- KURZE AUFGABE A
Schreib die vorgegebenen Zeilen von der ersten bis einschließlich der Zeile mit „6 at (74, 157): 6 -> 3“ noch einmal ab und ersetze darin „Replacement“ durch „Substitution“. Alles andere bleibt unverändert.

- AUSZUG AUS QUELLE
◇ ◇ ◇ ◇
Herausforderung Klimamanagement
Die Reichweite von Elektrofahrzeugen wird insbesondere in den Wintermonaten eingeschränkt. Denn mit laufender Heizung schrumpft die Reichweite vieler E-Autos nochmals beträchtlich. „Ein intelligentes Thermomanagement bringt Elektroautos nun ein deutliches Stück weiter – und das ist wörtlich gemeint“, erklärt Dr. Rolf Bulander, Geschäftsführer der Robert Bosch GmbH und Vorsitzender des Unternehmensbereichs Mobility Solutions. Bei Elektrofahrzeugen spielen Wärme und Kühlung eine weitaus wichtigere Rolle als bei Verbrennungsmotoren. Im Vergleich zu den Kraftstofffahrzeugen gibt es bei den Stromern keine Wärme im Überfluss. So muss ungefähr die Hälfte der Akku-Energie in die Klimatisierung des Innenraums fließen. Zudem braucht ein Akku eine konstante Temperatur von rund 35 Grad Celsius, um alle verbundenen Verbraucher optimal zu versorgen.
Das neue Thermomanagement verteilt die Wärme und Kälte über das Kühlwasser, indem eine Wärmepumpe mit Kühlmittelpumpen und –ventilen kombiniert wird. Die Pumpe nutzt somit die wenige Wärme, die auch in einem Stromer produziert wird. Ebenso kann die Bremsenergie in Strom umgewandelt und in die Batterie eingespeist werden. Auch hier entsteht Wärme. Damit sind laut Bosch bis zu 25 Prozent mehr Reichweite im winterlichen Stadtbetrieb möglich – ohne, dass die Batterie verändert werden muss.
◇ ◇ ◇ ◇
- VORGEGEBENE ZEILEN
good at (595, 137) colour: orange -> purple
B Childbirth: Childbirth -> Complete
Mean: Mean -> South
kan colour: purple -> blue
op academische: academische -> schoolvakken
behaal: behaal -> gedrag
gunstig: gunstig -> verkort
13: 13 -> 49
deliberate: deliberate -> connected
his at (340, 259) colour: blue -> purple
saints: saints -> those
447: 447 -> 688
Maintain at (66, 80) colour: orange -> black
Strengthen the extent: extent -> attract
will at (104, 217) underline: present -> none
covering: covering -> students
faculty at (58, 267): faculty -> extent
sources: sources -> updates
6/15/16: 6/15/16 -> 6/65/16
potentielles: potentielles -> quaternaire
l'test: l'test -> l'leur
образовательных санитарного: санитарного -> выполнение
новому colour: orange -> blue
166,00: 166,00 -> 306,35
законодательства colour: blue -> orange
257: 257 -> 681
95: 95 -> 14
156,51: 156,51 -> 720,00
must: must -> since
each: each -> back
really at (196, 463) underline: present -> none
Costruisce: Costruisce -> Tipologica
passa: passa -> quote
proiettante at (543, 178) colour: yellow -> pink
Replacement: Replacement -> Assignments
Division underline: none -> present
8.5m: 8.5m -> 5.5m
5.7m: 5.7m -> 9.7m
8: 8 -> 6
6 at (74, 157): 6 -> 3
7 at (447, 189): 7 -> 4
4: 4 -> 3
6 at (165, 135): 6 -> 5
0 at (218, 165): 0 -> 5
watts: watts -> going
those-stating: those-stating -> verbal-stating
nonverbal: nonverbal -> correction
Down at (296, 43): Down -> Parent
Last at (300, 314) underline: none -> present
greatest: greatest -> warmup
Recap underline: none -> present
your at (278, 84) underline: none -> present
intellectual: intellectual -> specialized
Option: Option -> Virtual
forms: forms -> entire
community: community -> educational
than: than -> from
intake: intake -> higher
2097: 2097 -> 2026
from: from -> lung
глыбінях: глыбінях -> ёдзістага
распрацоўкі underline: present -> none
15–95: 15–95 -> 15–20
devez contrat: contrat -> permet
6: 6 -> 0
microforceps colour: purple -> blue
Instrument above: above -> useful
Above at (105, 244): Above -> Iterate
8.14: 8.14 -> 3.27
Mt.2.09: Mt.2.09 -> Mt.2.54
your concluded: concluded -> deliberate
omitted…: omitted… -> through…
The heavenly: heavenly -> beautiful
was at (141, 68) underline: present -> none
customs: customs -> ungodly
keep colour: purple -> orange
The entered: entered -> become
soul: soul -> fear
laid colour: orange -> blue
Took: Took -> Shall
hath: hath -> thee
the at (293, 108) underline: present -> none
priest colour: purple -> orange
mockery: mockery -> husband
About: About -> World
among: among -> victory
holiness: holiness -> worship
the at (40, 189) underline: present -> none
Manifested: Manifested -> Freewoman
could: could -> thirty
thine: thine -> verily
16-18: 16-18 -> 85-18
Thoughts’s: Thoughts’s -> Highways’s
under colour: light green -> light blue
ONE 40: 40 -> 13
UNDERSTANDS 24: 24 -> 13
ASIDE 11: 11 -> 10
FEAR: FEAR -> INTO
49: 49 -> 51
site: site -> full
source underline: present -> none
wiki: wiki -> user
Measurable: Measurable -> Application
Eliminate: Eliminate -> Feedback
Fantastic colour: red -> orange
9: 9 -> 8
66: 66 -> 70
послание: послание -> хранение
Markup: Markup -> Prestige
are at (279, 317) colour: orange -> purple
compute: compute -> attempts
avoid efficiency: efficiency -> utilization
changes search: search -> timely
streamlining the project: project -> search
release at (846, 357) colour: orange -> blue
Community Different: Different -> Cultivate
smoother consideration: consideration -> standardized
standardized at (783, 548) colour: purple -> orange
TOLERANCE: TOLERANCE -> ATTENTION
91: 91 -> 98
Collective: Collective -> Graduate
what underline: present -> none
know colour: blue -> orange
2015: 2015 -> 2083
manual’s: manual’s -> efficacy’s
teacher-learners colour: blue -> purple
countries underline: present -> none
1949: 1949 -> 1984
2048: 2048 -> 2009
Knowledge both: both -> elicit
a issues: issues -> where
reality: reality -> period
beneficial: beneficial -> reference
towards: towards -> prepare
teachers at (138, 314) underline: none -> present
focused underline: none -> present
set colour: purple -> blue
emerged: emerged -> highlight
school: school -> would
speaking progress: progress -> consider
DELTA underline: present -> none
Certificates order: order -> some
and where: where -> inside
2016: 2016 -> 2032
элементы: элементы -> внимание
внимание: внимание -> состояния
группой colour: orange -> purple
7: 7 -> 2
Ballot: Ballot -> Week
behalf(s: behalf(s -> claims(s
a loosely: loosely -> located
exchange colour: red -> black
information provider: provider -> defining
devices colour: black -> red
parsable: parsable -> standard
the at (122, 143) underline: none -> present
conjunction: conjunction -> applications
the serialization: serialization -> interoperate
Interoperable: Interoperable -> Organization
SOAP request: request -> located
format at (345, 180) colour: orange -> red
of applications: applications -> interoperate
◇ ◇ ◇ ◇
- KURZE AUFGABE B
Beantworte anhand des Textes über das Thermomanagement von Elektroautos:
(i) Wie viel mehr Reichweite im winterlichen Stadtbetrieb ist laut Bosch möglich?
(ii) Welche konstante Temperatur braucht ein Akku?
(iii) Welcher Anteil der Akku-Energie muss in die Klimatisierung des Innenraums fließen?

- RICHTIGE ANTWORT A
good at (595, 137) colour: orange -> purple
B Childbirth: Childbirth -> Complete
Mean: Mean -> South
kan colour: purple -> blue
op academische: academische -> schoolvakken
behaal: behaal -> gedrag
gunstig: gunstig -> verkort
13: 13 -> 49
deliberate: deliberate -> connected
his at (340, 259) colour: blue -> purple
saints: saints -> those
447: 447 -> 688
Maintain at (66, 80) colour: orange -> black
Strengthen the extent: extent -> attract
will at (104, 217) underline: present -> none
covering: covering -> students
faculty at (58, 267): faculty -> extent
sources: sources -> updates
6/15/16: 6/15/16 -> 6/65/16
potentielles: potentielles -> quaternaire
l'test: l'test -> l'leur
образовательных санитарного: санитарного -> выполнение
новому colour: orange -> blue
166,00: 166,00 -> 306,35
законодательства colour: blue -> orange
257: 257 -> 681
95: 95 -> 14
156,51: 156,51 -> 720,00
must: must -> since
each: each -> back
really at (196, 463) underline: present -> none
Costruisce: Costruisce -> Tipologica
passa: passa -> quote
proiettante at (543, 178) colour: yellow -> pink
Substitution: Substitution -> Assignments
Division underline: none -> present
8.5m: 8.5m -> 5.5m
5.7m: 5.7m -> 9.7m
8: 8 -> 6
6 at (74, 157): 6 -> 3

- RICHTIGE ANTWORT B
(i) Bis zu 25 Prozent
(ii) Rund 35 Grad Celsius
(iii) Ungefähr die Hälfte